Bupati Hery Nabit mengapresiasi penyelenggaraan ritus adat tersebut. “Terima kasih untuk acara yang luar biasa pada hari ini. Ini sekaligus menjadi pelajaran untuk generasi muda tentang leluhur kita,” ungkapnya.
Rampas Papang, seperti juga rampas/perang melawan kolonial Belanda di Manggarai, menurut Bupati Hery Nabit merupakan bukti bahwa leluhur Manggarai turut berperang melawan Belanda dalam upaya memperjuangkan kemerdekaan Indonesia.

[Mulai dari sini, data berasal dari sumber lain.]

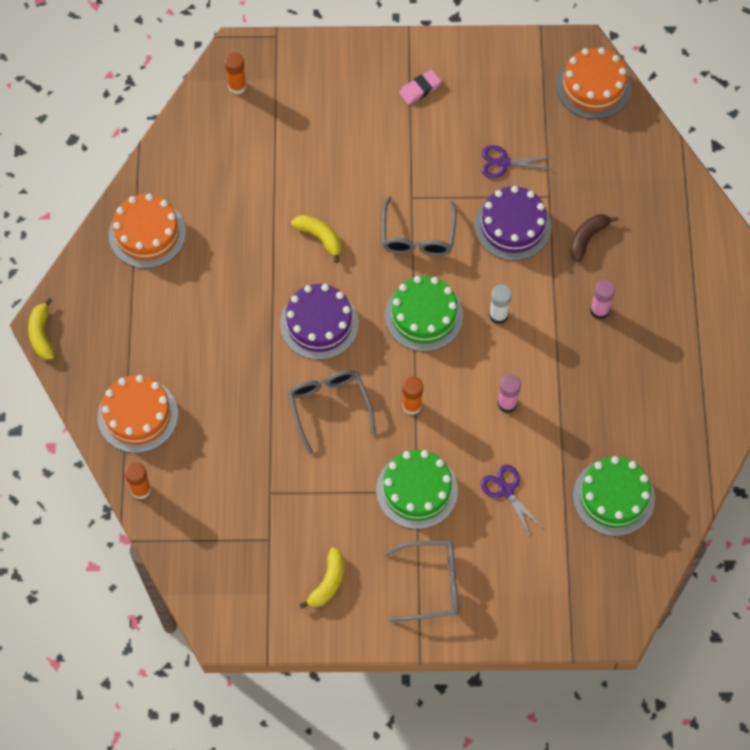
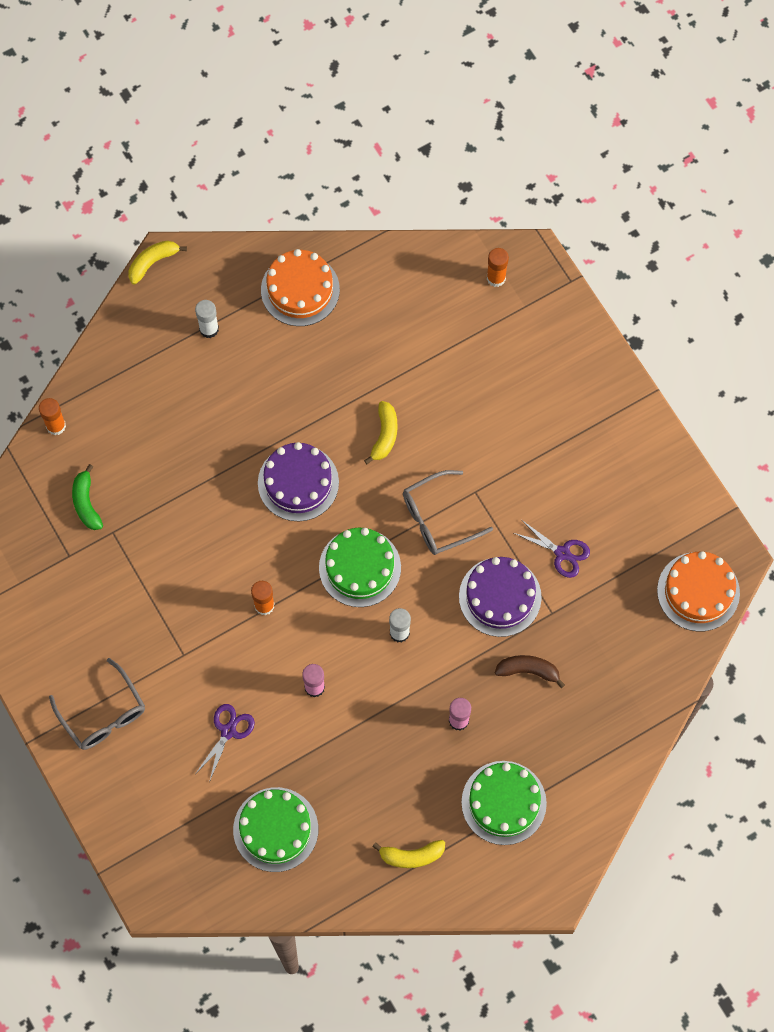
camera: 60 degrees right, 5 degrees up
(134, 321) = (209, 329): none -> white glue stick
(137, 415) = (122, 383): orange cake -> none
(229, 501) = (86, 503): none -> green banana
(328, 582) = (56, 626): yellow banana -> yellow banana (411, 856)
(329, 407) = (222, 536): grey glasses -> none
(417, 490) = (185, 654): green cake -> green cake (504, 802)
(420, 89) = (595, 437): pink eraser -> none
(503, 163) = (562, 553): purple scissors -> purple scissors turned 150 degrees clockwise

“Bahwa kita (Manggarai) menjadi bagian dari NKRI ini bukan secara tiba-tiba atau gratis. Leluhur kita ikut berperang. Dan karenanya, kita juga berhak mendapatkan perlakuan yang sama dalam derap pembangunan bangsa ini,” papar Bupati Manggarai.
Ditambahkannya, pembangunan dan bantuan pemerintah yang diperoleh masyarakat selama ini merupakan contoh nyata hasil perjuangan para pendahulu daerah ini.
“Tidak gratis dia. Ada darah yang tumpah. Itulah kenapa kami (jajaran Pemkab Manggarai) hadir hari ini. Untuk mengingatkan kita semua tentang pentingnya perjuangan leluhur kita melawan penjajah,” tegasnya. Karena itu dirinya meminta agar generasi muda menjadikan peristiwa sejarah tersebut sebagai pelajaran hidup tentang pentingnya usaha dan kerja keras.
Ajakan untuk belajar dari peristiwa sejarah juga disampaikan oleh Kapolres Manggarai AKBP Edwin Saleh. Dirinya juga berharap agar peristiwa-peristiwa tersebut dibukukan sehingga bisa lekang dalam ingatan masyarakat Manggarai.
“Harus ada yang mau menulis agar tidak kehilangan akar. Momen ini penting bagi kita untuk dijadikan pijakan bersama dalam memajukan Manggarai,” ungkap Kapolres Manggarai yang juga mengapresiasi kearifan lokal Manggarai seperti yang dilihatnya dalam acara Paka Di’a tersebut sebagai sesuatu yang sangat bijak.
Sementara itu, tentang kuburan leluhur korban Rampas Papang yang akhirnya berhasil ditemukan melalui petunjuk supranatural, Bupati Hery Nabit berharap agar upaya yang sama, jika dapat, juga dilakukan terhadap korban perang dari pihak kolonial Belanda.
“Tidak memaksa. Tetapi kalau boleh, itu juga dicari. Kalau ditemukan (melalui petunjuk supranatural), kita buat kuburnya juga secara layak seperti para leluhur dari pihak kita. Kita doakan mereka juga,” ungkapnya.
RD Inosentius Sutam pada kesempatan tersebut memaparkan sejarah Rampas Papang yang diperolehnya dari berbagai rujukan, termasuk wawancara dengan tokoh-tokoh masyarakat Papang yang mengetahui informasi seputar peristiwa lebih dari seabad silam itu.
“Ini akan kita lengkapi lagi, cross check lagi, termasuk cerita dari kawasan sekitar yang juga mengetahui peristiwa itu. Yang pasti Rampas Papang adalah terjadi karena leluhur masyarakat Papang menolak perlakuan tidak adil dan tindakan sewenang-wenang dari Belanda waktu itu,” paparnya.
Salah satu pemicu utama, menurutnya, adalah penolakan Gelarang Adak Gendang Papang atas perintah Belanda mengumpulkan kayu dan alang-alang untuk rencana pembangunan kantor mereka di Todo. Gelarang Adak Gendang Papang kala itu berpegang pada pendirian hanya akan melaksanakan perintah Adak Todo – Pongkor dan bukan kolonial Belanda.